This is what is left of Little Buddy's teddy bear. He has suddenly gotten very attached to both of his teddy bears. He has a bigger one and then this one. I liked this one cause it was easier for him to carry or me to carry with Little Buddy. We got home the other night and this poor bear was laying on the rug by the couch. White stuffing was everywhere, the head was ripped off and flat from being "de-stuffed," and both eyes were chewed out of the head leaving some very eery holes in poor teddy's face where his eyes once were. This bear was a gift from Beth, my nurse/LC friend that helped me for two whole months with lactation to get breastfeeding going when Little Buddy was just born January 24th 2007. It was a very dark time in my life. He also had high bilirubin and had to have a light blanket at home. It was very scary and even the whites of his eyes were yellow. It was so sad. Then I got bad pumping advice from the LC at the pediatrician's office. My milk went way down. What a mess. Three of my goals in life (if I ever had kids) were to wait (which ended up being a stupid plan because I ended up having issues getting pregnant and carrying, another one of my brilliant ideas: planning children around my career, ugh!) then I wanted to stay home if/when I had kids and breastfeed. After taking awhile to conceive and then just barely being able to stay home because hubby got his dream job just as I conceived, phew, the breastfeeding ended up being the biggest and hardest thing. Oh, aside from having a baby as my husband graduated from the police academy and started at the pd. Ugh, what an awful, awful time. Yuck! Such stress. Then all hubby wanted to do was talk about himself. He was very detached and into his job. It was like, "Hellooooooo, we just started a family here, don't forget that we just had a baby!" After all, a job is just a job whether you are a cop, a garbage man, a doctor, etc. You will never get the days back when your children are babies. Life is much better now, but it has been a very bumpy few years here. To say that there was a LOT of adjusting to do is the understatement of our lives together. Think I now understand why many old ladies end up senile, with loads of gray hair, sags, bags, dimples, wrinkles, and talking to themselves. What a ride!
Oh, almost forgot, Grandma has agreed to try to fix Mr. Bear. I requested soft fabric eyes. Hopefully the kind of eyes that Tango does not feel inclined to chew out.
7 comments:
Poor Teddy Bear, so sad. Bad Doggie! I hope Teddy is all fixed up at the Doll/Toy Hospital.
I'm glad life is much better for you all, sounds really stressful. It also reminds me of what Kevin and I went through w/adjusting kids, careers, roles, and oh, yeah, the marriage thing.

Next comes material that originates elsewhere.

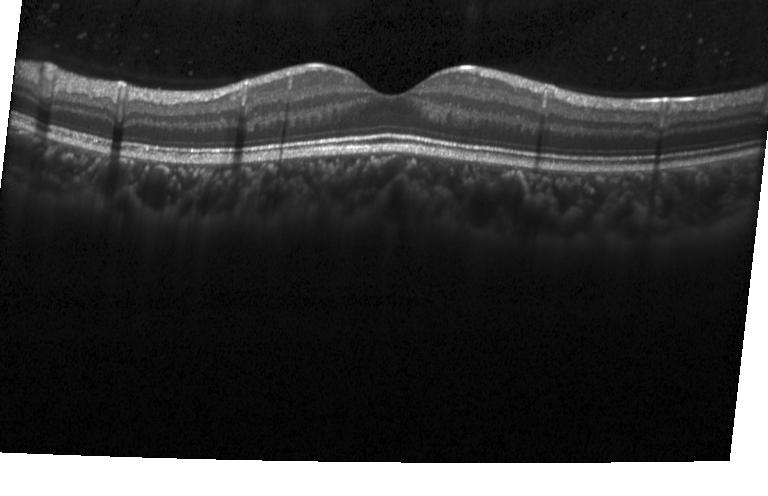

This B-scan demonstrates no choroidal neovascularization, diabetic macular edema, or drusen.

Poor Mr. Bear. And naughty dog! Oh my gosh, the first few months are the worst after having a baby. Maybe not for everyone, but it's awful for me. Also, it seems like men for the most part totally dive head first into their jobs and make that the #1 priority. I think most men have that problem. They have a natural desire to provide for and protect their families and they often put work before anything else. We talk about that ALL the time. We have a hierarchy. God first, then family, then work, etc. Obviously with this line of employment that can't always be the case. It's so much work. Marriage, children, priorities, time management. Anyway, this was a great post! It had me laughing even though you were talking about serious stuff. i think because I feel like I can relate in my own way, and I loved what you said about understanding why ladies go senile with their gray hair, sags, bags, etc. I talk about that all the time because I feel like it's going to be me!!
Ah, poor bear! We have that problem too in our house. Our Simba had teddy bears as toys and is allowed to rip them up but sometimes has trouble telling between what is his to rip and what is my teddy bear, or my slippers, or my wooden spoon off the kitchen counter. He's actually done pretty good with, this is mine, this is yours, repeat many times. Good luck.

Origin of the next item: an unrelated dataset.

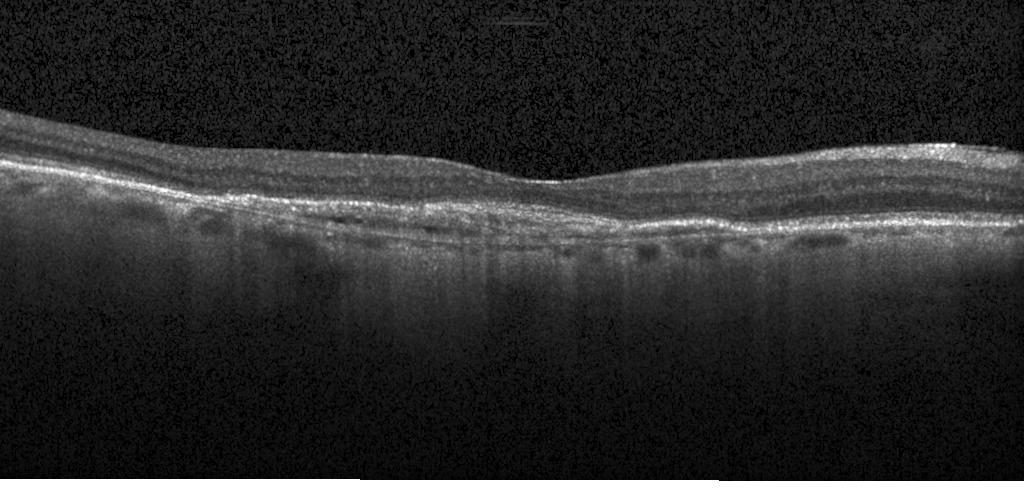

Instrument: Heidelberg Spectralis, retinal OCT cross-section.
Choroidal neovascularization (CNV).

Oh, Val! I just want to hug you! Poor bear! Stupid dog! Stupid husband and his career! Stupid people who gave you bad advice! Everything that poor bear represents. I hope he's fixable (the bear, not the husband...grin).

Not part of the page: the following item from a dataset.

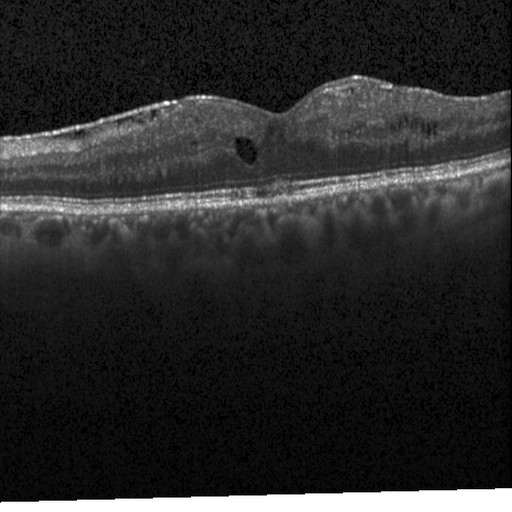

Optical coherence tomography scan. Horizontal scan through the fovea. Heidelberg Spectralis OCT system. Spectral-domain OCT. Macular OCT: diabetic macular edema.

I'm so glad you guys have figured out things, priorities and all. Yeah, it's just a job in some respects but not one that shuts off when he walks in the door. There *has* to be a balance. And it *is* good to know that there are other LEO couples out there who aren't perfect!
Sad bear!
Yikes! LOL about senile...
Poor teddy!
Sounds like you've been on a roller coaster ride these last few years.